* WHAT IS BEING ASKED
Render the records from their first line through the line containing "38: (587, 433)" as a JSON list of strings, one string per line, with blank lines omitted.
START RECORDS PROVIDED
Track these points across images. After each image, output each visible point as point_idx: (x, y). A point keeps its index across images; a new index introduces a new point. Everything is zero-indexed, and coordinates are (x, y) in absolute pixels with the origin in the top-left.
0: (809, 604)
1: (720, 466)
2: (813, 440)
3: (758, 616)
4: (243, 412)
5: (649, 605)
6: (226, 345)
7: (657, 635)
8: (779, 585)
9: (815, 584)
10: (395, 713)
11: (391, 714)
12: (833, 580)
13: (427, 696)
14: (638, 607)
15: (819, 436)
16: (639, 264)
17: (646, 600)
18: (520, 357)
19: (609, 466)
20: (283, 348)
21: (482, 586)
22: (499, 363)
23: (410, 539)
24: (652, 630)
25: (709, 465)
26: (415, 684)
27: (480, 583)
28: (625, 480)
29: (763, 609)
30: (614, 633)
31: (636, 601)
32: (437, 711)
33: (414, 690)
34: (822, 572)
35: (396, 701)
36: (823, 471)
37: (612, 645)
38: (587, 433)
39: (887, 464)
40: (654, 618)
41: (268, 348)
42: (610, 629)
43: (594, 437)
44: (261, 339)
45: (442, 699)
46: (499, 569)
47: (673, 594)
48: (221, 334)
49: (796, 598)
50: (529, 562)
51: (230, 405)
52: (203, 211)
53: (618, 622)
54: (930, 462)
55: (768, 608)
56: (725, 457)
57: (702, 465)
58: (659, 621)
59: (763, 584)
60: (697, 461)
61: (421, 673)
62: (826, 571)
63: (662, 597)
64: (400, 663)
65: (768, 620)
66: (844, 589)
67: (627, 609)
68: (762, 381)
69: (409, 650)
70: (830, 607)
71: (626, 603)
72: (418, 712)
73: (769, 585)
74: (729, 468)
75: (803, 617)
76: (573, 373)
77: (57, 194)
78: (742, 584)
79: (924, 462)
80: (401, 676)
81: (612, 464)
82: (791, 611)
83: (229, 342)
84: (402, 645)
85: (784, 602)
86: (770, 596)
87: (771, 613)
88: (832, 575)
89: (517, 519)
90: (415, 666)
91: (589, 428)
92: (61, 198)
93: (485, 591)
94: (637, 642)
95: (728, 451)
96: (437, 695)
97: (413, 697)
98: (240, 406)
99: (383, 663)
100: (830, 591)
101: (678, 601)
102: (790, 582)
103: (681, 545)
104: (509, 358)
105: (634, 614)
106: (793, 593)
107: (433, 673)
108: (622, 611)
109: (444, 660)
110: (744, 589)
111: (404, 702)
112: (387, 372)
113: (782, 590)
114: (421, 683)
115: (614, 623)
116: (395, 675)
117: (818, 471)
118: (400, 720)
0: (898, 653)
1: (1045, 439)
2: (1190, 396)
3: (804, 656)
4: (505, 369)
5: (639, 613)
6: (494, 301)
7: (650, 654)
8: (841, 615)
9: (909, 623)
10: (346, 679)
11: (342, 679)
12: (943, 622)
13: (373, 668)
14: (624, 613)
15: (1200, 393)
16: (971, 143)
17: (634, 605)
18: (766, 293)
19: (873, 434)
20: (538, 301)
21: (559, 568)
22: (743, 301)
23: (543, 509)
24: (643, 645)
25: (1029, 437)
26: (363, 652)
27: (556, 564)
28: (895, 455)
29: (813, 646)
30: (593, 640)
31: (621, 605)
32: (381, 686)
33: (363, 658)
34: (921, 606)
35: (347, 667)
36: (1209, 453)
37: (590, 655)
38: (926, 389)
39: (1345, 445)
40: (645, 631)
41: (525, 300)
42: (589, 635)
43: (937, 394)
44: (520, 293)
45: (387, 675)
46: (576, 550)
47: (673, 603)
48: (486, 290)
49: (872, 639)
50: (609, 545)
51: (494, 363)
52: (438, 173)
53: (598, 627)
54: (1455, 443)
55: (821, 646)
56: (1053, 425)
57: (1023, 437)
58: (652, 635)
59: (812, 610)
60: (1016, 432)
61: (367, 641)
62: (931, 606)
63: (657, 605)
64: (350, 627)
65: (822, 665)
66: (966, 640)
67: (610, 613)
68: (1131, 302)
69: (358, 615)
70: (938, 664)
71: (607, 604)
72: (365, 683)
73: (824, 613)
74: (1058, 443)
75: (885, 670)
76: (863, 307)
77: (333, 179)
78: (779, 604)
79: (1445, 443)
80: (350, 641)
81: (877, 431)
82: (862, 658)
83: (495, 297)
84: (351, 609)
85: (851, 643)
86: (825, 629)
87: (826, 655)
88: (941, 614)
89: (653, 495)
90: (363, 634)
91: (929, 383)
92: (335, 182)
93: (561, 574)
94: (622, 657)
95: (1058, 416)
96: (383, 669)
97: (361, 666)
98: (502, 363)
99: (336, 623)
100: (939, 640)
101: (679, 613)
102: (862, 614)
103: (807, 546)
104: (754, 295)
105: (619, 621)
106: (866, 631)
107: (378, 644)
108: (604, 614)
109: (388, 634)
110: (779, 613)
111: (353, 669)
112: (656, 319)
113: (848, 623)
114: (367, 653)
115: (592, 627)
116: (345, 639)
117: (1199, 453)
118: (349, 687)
END RECORDS PROVIDED
* EXPECTED ANSWER
[
  "Track these points across images. After each image, output each visible point as point_idx: (x, y). A point keeps its index across images; a new index introduces a new point. Everything is zero-indexed, and coordinates are (x, y) in absolute pixels with the origin in the top-left.",
  "0: (809, 604)",
  "1: (720, 466)",
  "2: (813, 440)",
  "3: (758, 616)",
  "4: (243, 412)",
  "5: (649, 605)",
  "6: (226, 345)",
  "7: (657, 635)",
  "8: (779, 585)",
  "9: (815, 584)",
  "10: (395, 713)",
  "11: (391, 714)",
  "12: (833, 580)",
  "13: (427, 696)",
  "14: (638, 607)",
  "15: (819, 436)",
  "16: (639, 264)",
  "17: (646, 600)",
  "18: (520, 357)",
  "19: (609, 466)",
  "20: (283, 348)",
  "21: (482, 586)",
  "22: (499, 363)",
  "23: (410, 539)",
  "24: (652, 630)",
  "25: (709, 465)",
  "26: (415, 684)",
  "27: (480, 583)",
  "28: (625, 480)",
  "29: (763, 609)",
  "30: (614, 633)",
  "31: (636, 601)",
  "32: (437, 711)",
  "33: (414, 690)",
  "34: (822, 572)",
  "35: (396, 701)",
  "36: (823, 471)",
  "37: (612, 645)",
  "38: (587, 433)"
]